Additionally, NGSOC offers comprehensive threat visibility across six dimensions: endpoints, identities, applications, data, networks, and cloud. It covers 363/626 MITRE ATT&CK techniques and ranks first in the industry, with a 94% coverage rate (136/144) for prevalent ATT&CK techniques. It comes pre-configured with 2,400+ parsing rules, 1,200+ correlation rules, and 100+ triage models, along with dashboards, reports, and quick-search queries for immediate use. It supports automated parsing for 1,000+ data sources without manual configuration. NGSOC can also be upgraded independently online without the need for product upgrades, continuously and uninterruptedly enhancing security monitoring.

In terms of operational services, as the exclusive cybersecurity provider for the Beijing 2022 Winter Olympics, QAX boasts China’s most comprehensive security service system. It provides 24/7 professional local and remote NGSOC security operations services, including asset management, vulnerability management, threat analysis, correlation rule optimization, and centralized security incident management. QAX has established a team of security operations experts and a mature training system, along with specialized threat intelligence mining and production capabilities to track global APT group activities. Furthermore, its technical analysis team covers expertise in operating systems, reverse engineering, vulnerability research, penetration testing, and other security domains, collaborating seamlessly with NGSOC operations teams to deliver efficient security services, especially during high-intensity scenarios like emergencies and major events.

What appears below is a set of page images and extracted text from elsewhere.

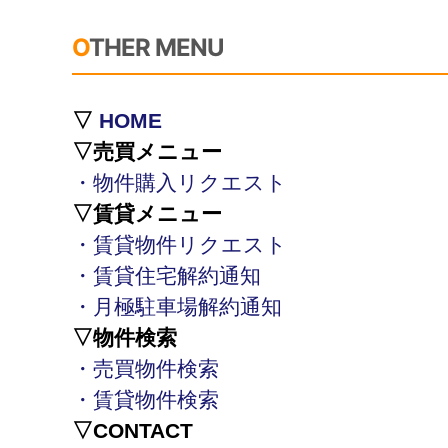
OTHER MENU
▽
HOME
▽売買メニュー
・物件購入リクエスト
▽賃貸メニュー
・賃貸物件リクエスト
・賃貸住宅解約通知
・月極駐車場解約通知
▽物件検索
・売買物件検索
・賃貸物件検索
▽CONTACT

QAX NGSOC served as the core security monitoring platform for the Beijing 2022 Winter Olympics SOC. It has ranked first in market share for four consecutive years in the Situational Awareness and Security Operations sector, with thousands of government and enterprise organizations adopting it as their security operations platform. Its clientele includes 74 Fortune 500 companies and central government ministries, and it has contributed to 10 national/industry standards for situational awareness and security operations.

Moving forward, the QAX NGSOC team will continue developing AI-driven analysis models and response systems tailored to user needs, integrating personnel and processes into a standardized security operations framework. Driven by compliance and digital transformation, NGSOC will deepen its alignment with customer business scenarios, safeguarding high-quality digital development.

Source: Gartner, Inc. "Magic Quadrant for Security Information and Event Management" : Andrew Davies, Mitchell Schneider, Rustam Malik, Eric Ahlm, May 08, 2024.

Gartner Disclaimer
Gartner does not endorse any vendor, product or service depicted in its research publications,and does not advise technology users to select only those vendors with the highest ratings or other designation. Gartner research publications consist of the opinions of Gartner's research organization and should not be construed as statements of fact. Gartner disclaims all warranties, expressed or implied, with respect to this research, including any warranties of merchantability or fitness for a particular purpose.